## TASK OBJECTIVE
Print nothing beyond the line with "### Scripts": every line from the beginning of the data up to it, that line included, and no pictures.

Rendered images with source text:
· · · ·

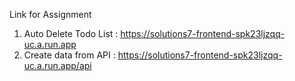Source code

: Link for Assignment
1. Auto Delete Todo List : https://solutions7-frontend-spk23ljzqq-uc.a.run.app
2. Create data from API : https://solutions7-frontend-spk23ljzqq-uc.a.run.app/api
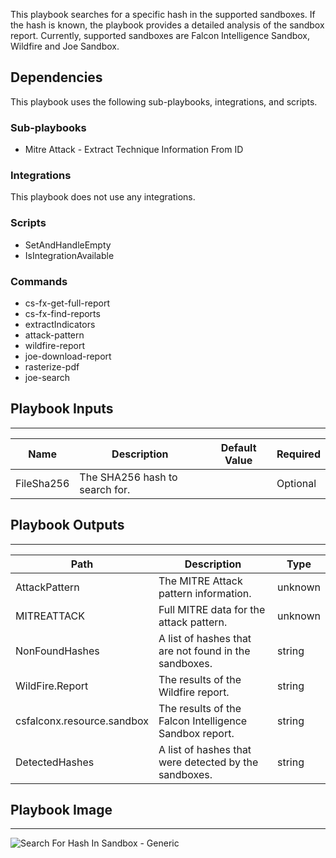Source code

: This playbook searches for a specific hash in the supported sandboxes. If the hash is known, the playbook provides a detailed analysis of the sandbox report. Currently, supported sandboxes are Falcon Intelligence Sandbox, Wildfire and Joe Sandbox. 

## Dependencies

This playbook uses the following sub-playbooks, integrations, and scripts.

### Sub-playbooks

* Mitre Attack - Extract Technique Information From ID

### Integrations

This playbook does not use any integrations.

### Scripts

* SetAndHandleEmpty
* IsIntegrationAvailable

### Commands

* cs-fx-get-full-report
* cs-fx-find-reports
* extractIndicators
* attack-pattern
* wildfire-report
* joe-download-report
* rasterize-pdf
* joe-search

## Playbook Inputs

---

| **Name** | **Description** | **Default Value** | **Required** |
| --- | --- | --- | --- |
| FileSha256 | The SHA256 hash to search for. |  | Optional |

## Playbook Outputs

---

| **Path** | **Description** | **Type** |
| --- | --- | --- |
| AttackPattern | The MITRE Attack pattern information. | unknown |
| MITREATTACK | Full MITRE data for the attack pattern. | unknown |
| NonFoundHashes | A list of hashes that are not found in the sandboxes. | string |
| WildFire.Report | The results of the Wildfire report. | string |
| csfalconx.resource.sandbox | The results of the Falcon Intelligence Sandbox report. | string |
| DetectedHashes | A list of hashes that were detected by the sandboxes. | string |

## Playbook Image

---

![Search For Hash In Sandbox - Generic](../doc_files/Search_For_Hash_In_Sandbox_-_Generic.png)
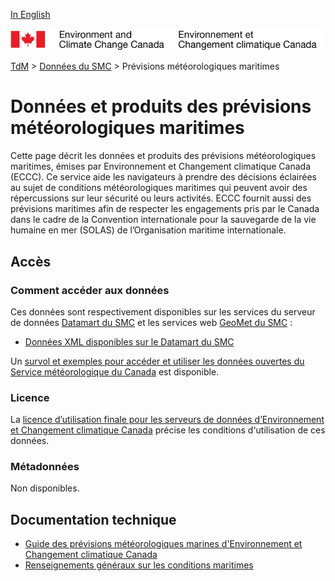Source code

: [In English](readme_marine-weather_en.md)

![ECCC logo](../../img_eccc-logo.png)

[TdM](../../readme_fr.md) > [Données du SMC](../readme_fr.md) > Prévisions météorologiques maritimes

# Données et produits des prévisions météorologiques maritimes

Cette page décrit les données et produits des prévisions météorologiques maritimes, émises par Environnement et Changement climatique Canada (ECCC). Ce service aide les navigateurs à prendre des décisions éclairées au sujet de conditions météorologiques maritimes qui peuvent avoir des répercussions sur leur sécurité ou leurs activités. ECCC fournit aussi des prévisions maritimes afin de respecter les engagements pris par le Canada dans le cadre de la Convention internationale pour la sauvegarde de la vie humaine en mer (SOLAS) de l’Organisation maritime internationale.

## Accès

### Comment accéder aux données

Ces données sont respectivement disponibles sur les services du serveur de données [Datamart du SMC](../../msc-datamart/readme_fr.md) et les services web [GeoMet du SMC](../../msc-geomet/readme_fr.md) :

* [Données XML disponibles sur le Datamart du SMC](readme_marine-weather-datamart_fr.md) 

Un [survol et exemples pour accéder et utiliser les données ouvertes du Service météorologique du Canada](../../usage/readme_fr.md) est disponible.

### Licence

La [licence d’utilisation finale pour les serveurs de données d’Environnement et Changement climatique Canada](../../licence/readme_fr.md) précise les conditions d'utilisation de ces données.

### Métadonnées

Non disponibles.

## Documentation technique

* [Guide des prévisions météorologiques marines d'Environnement et Changement climatique Canada](https://www.ec.gc.ca/meteo-weather/default.asp?lang=Fr&n=2EC4EC51-1)
* [Renseignements généraux sur les conditions maritimes](https://www.canada.ca/fr/environnement-changement-climatique/services/renseignements-generaux-conditions-maritimes.html)
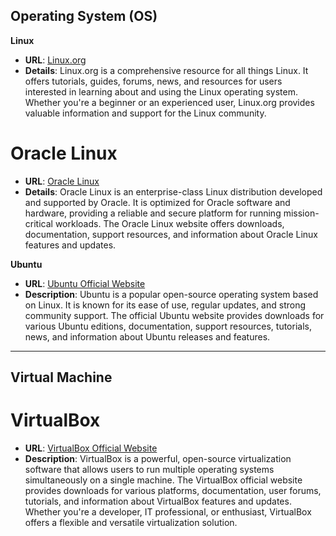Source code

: ## Operating System (OS)

**Linux**
  - **URL**: [Linux.org](https://www.linux.org/)
  - **Details**: Linux.org is a comprehensive resource for all things Linux. It offers tutorials, guides, forums, news, and resources for users interested in learning about and using the Linux operating system. Whether you're a beginner or an experienced user, Linux.org provides valuable information and support for the Linux community.


# **Oracle Linux**
  - **URL**: [Oracle Linux](https://www.oracle.com/my/linux/)
  - **Details**: Oracle Linux is an enterprise-class Linux distribution developed and supported by Oracle. It is optimized for Oracle software and hardware, providing a reliable and secure platform for running mission-critical workloads. The Oracle Linux website offers downloads, documentation, support resources, and information about Oracle Linux features and updates.

**Ubuntu**
  - **URL**: [Ubuntu Official Website](https://ubuntu.com/)
  - **Description**: Ubuntu is a popular open-source operating system based on Linux. It is known for its ease of use, regular updates, and strong community support. The official Ubuntu website provides downloads for various Ubuntu editions, documentation, support resources, tutorials, news, and information about Ubuntu releases and features.

---

## Virtual Machine

# **VirtualBox**
  - **URL**: [VirtualBox Official Website](https://www.virtualbox.org/)
  - **Description**: VirtualBox is a powerful, open-source virtualization software that allows users to run multiple operating systems simultaneously on a single machine. The VirtualBox official website provides downloads for various platforms, documentation, user forums, tutorials, and information about VirtualBox features and updates. Whether you're a developer, IT professional, or enthusiast, VirtualBox offers a flexible and versatile virtualization solution.
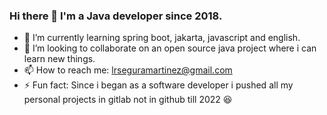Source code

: ### Hi there 👋 I'm a Java developer since 2018.
- 🌱 I’m currently learning spring boot, jakarta, javascript and english.
- 👯 I’m looking to collaborate on an open source java project where i can learn new things.
- 📫 How to reach me: lrseguramartinez@gmail.com
- ⚡ Fun fact: Since i began as a software developer i pushed all my personal projects in gitlab not in github till 2022 :laughing:
<!--
**LRSegura/LRSegura** is a ✨ _special_ ✨ repository because its `README.md` (this file) appears on your GitHub profile.

Here are some ideas to get you started:

- 🔭 I’m currently working on personal java projects
- 🌱 I’m currently learning spring boot, jakarta, javascript and english.
- 👯 I’m looking to collaborate on an open source java project where i can learn new things.
- 🤔 I’m looking for help with ...
- 💬 Ask me about ...
- 📫 How to reach me: lrseguramartinez@gmail.com
- 😄 Pronouns: ...
- ⚡ Fun fact: Since i began as a software developer in 2018 i pushed all my personal projects in gitlab not in github till 2022 :laughing:
-->
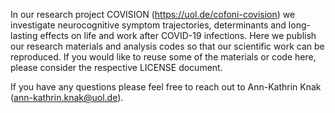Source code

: In our research project COVISION (https://uol.de/cofoni-covision) we investigate neurocognitive symptom trajectories, determinants and long-lasting effects on life and work after COVID-19 infections.
Here we publish our research materials and analysis codes so that our scientific work can be reproduced. If you would like to reuse some of the materials or code here, please consider the respective LICENSE document.

If you have any questions please feel free to reach out to Ann-Kathrin Knak (ann-kathrin.knak@uol.de).
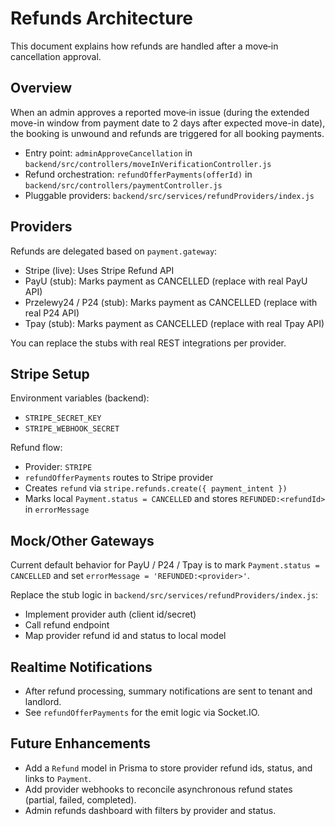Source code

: # Refunds Architecture

This document explains how refunds are handled after a move‑in cancellation approval.

## Overview

When an admin approves a reported move‑in issue (during the extended move-in window from payment date to 2 days after expected move-in date), the booking is unwound and refunds are triggered for all booking payments.

- Entry point: `adminApproveCancellation` in `backend/src/controllers/moveInVerificationController.js`
- Refund orchestration: `refundOfferPayments(offerId)` in `backend/src/controllers/paymentController.js`
- Pluggable providers: `backend/src/services/refundProviders/index.js`

## Providers

Refunds are delegated based on `payment.gateway`:

- Stripe (live): Uses Stripe Refund API
- PayU (stub): Marks payment as CANCELLED (replace with real PayU API)
- Przelewy24 / P24 (stub): Marks payment as CANCELLED (replace with real P24 API)
- Tpay (stub): Marks payment as CANCELLED (replace with real Tpay API)

You can replace the stubs with real REST integrations per provider.

## Stripe Setup

Environment variables (backend):

- `STRIPE_SECRET_KEY`
- `STRIPE_WEBHOOK_SECRET`

Refund flow:
- Provider: `STRIPE`
- `refundOfferPayments` routes to Stripe provider
- Creates `refund` via `stripe.refunds.create({ payment_intent })`
- Marks local `Payment.status = CANCELLED` and stores `REFUNDED:<refundId>` in `errorMessage`

## Mock/Other Gateways

Current default behavior for PayU / P24 / Tpay is to mark `Payment.status = CANCELLED` and set `errorMessage = 'REFUNDED:<provider>'`.

Replace the stub logic in `backend/src/services/refundProviders/index.js`:
- Implement provider auth (client id/secret)
- Call refund endpoint
- Map provider refund id and status to local model

## Realtime Notifications

- After refund processing, summary notifications are sent to tenant and landlord.
- See `refundOfferPayments` for the emit logic via Socket.IO.

## Future Enhancements

- Add a `Refund` model in Prisma to store provider refund ids, status, and links to `Payment`.
- Add provider webhooks to reconcile asynchronous refund states (partial, failed, completed).
- Admin refunds dashboard with filters by provider and status.
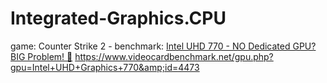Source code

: # Integrated-Graphics.CPU
game: Counter Strike 2 - benchmark: [Intel UHD 770 - NO Dedicated GPU? BIG Problem! 😬](https://youtu.be/CbYBH-uNt_o) https://www.videocardbenchmark.net/gpu.php?gpu=Intel+UHD+Graphics+770&amp;id=4473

· · · ·

## REPLY TO THE TASK
Source code

: Link for Assignment
1. Auto Delete Todo List : https://solutions7-frontend-spk23ljzqq-uc.a.run.app
2. Create data from API : https://solutions7-frontend-spk23ljzqq-uc.a.run.app/api
Source code

: This playbook searches for a specific hash in the supported sandboxes. If the hash is known, the playbook provides a detailed analysis of the sandbox report. Currently, supported sandboxes are Falcon Intelligence Sandbox, Wildfire and Joe Sandbox. 

## Dependencies

This playbook uses the following sub-playbooks, integrations, and scripts.

### Sub-playbooks

* Mitre Attack - Extract Technique Information From ID

### Integrations

This playbook does not use any integrations.

### Scripts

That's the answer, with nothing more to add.